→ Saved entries
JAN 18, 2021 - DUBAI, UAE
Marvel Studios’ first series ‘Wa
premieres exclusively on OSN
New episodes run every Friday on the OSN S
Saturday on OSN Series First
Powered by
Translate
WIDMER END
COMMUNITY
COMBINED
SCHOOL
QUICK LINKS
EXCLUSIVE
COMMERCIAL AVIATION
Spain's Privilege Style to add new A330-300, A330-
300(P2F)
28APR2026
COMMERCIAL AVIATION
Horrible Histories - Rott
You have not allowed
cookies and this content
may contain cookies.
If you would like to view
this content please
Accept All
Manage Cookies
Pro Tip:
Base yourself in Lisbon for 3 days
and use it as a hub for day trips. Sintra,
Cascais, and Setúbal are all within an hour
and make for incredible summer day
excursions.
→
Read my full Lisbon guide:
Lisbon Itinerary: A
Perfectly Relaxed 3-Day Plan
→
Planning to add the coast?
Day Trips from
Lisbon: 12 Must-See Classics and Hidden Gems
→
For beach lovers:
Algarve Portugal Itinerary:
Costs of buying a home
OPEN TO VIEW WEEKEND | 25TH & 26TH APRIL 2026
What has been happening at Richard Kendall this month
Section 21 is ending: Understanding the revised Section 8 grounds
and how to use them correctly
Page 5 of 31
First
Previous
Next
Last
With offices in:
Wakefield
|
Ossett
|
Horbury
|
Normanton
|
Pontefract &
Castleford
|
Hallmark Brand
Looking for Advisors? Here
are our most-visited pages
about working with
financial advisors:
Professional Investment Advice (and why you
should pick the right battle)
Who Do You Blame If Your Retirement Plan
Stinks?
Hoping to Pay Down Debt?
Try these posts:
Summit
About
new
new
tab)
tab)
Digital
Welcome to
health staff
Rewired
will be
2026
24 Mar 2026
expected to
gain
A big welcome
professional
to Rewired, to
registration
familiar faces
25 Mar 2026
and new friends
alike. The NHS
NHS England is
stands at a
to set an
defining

→ Your goal
Rewrite the rows above, switching each "Lisbon" to "Porto" and leaving everything else unchanged.

→ Task answer
JAN 18, 2021 - DUBAI, UAE
Marvel Studios’ first series ‘Wa
premieres exclusively on OSN
New episodes run every Friday on the OSN S
Saturday on OSN Series First
Powered by
Translate
WIDMER END
COMMUNITY
COMBINED
SCHOOL
QUICK LINKS
EXCLUSIVE
COMMERCIAL AVIATION
Spain's Privilege Style to add new A330-300, A330-
300(P2F)
28APR2026
COMMERCIAL AVIATION
Horrible Histories - Rott
You have not allowed
cookies and this content
may contain cookies.
If you would like to view
this content please
Accept All
Manage Cookies
Pro Tip:
Base yourself in Porto for 3 days
and use it as a hub for day trips. Sintra,
Cascais, and Setúbal are all within an hour
and make for incredible summer day
excursions.
→
Read my full Porto guide:
Porto Itinerary: A
Perfectly Relaxed 3-Day Plan
→
Planning to add the coast?
Day Trips from
Porto: 12 Must-See Classics and Hidden Gems
→
For beach lovers:
Algarve Portugal Itinerary:
Costs of buying a home
OPEN TO VIEW WEEKEND | 25TH & 26TH APRIL 2026
What has been happening at Richard Kendall this month
Section 21 is ending: Understanding the revised Section 8 grounds
and how to use them correctly
Page 5 of 31
First
Previous
Next
Last
With offices in:
Wakefield
|
Ossett
|
Horbury
|
Normanton
|
Pontefract &
Castleford
|
Hallmark Brand
Looking for Advisors? Here
are our most-visited pages
about working with
financial advisors:
Professional Investment Advice (and why you
should pick the right battle)
Who Do You Blame If Your Retirement Plan
Stinks?
Hoping to Pay Down Debt?
Try these posts:
Summit
About
new
new
tab)
tab)
Digital
Welcome to
health staff
Rewired
will be
2026
24 Mar 2026
expected to
gain
A big welcome
professional
to Rewired, to
registration
familiar faces
25 Mar 2026
and new friends
alike. The NHS
NHS England is
stands at a
to set an
defining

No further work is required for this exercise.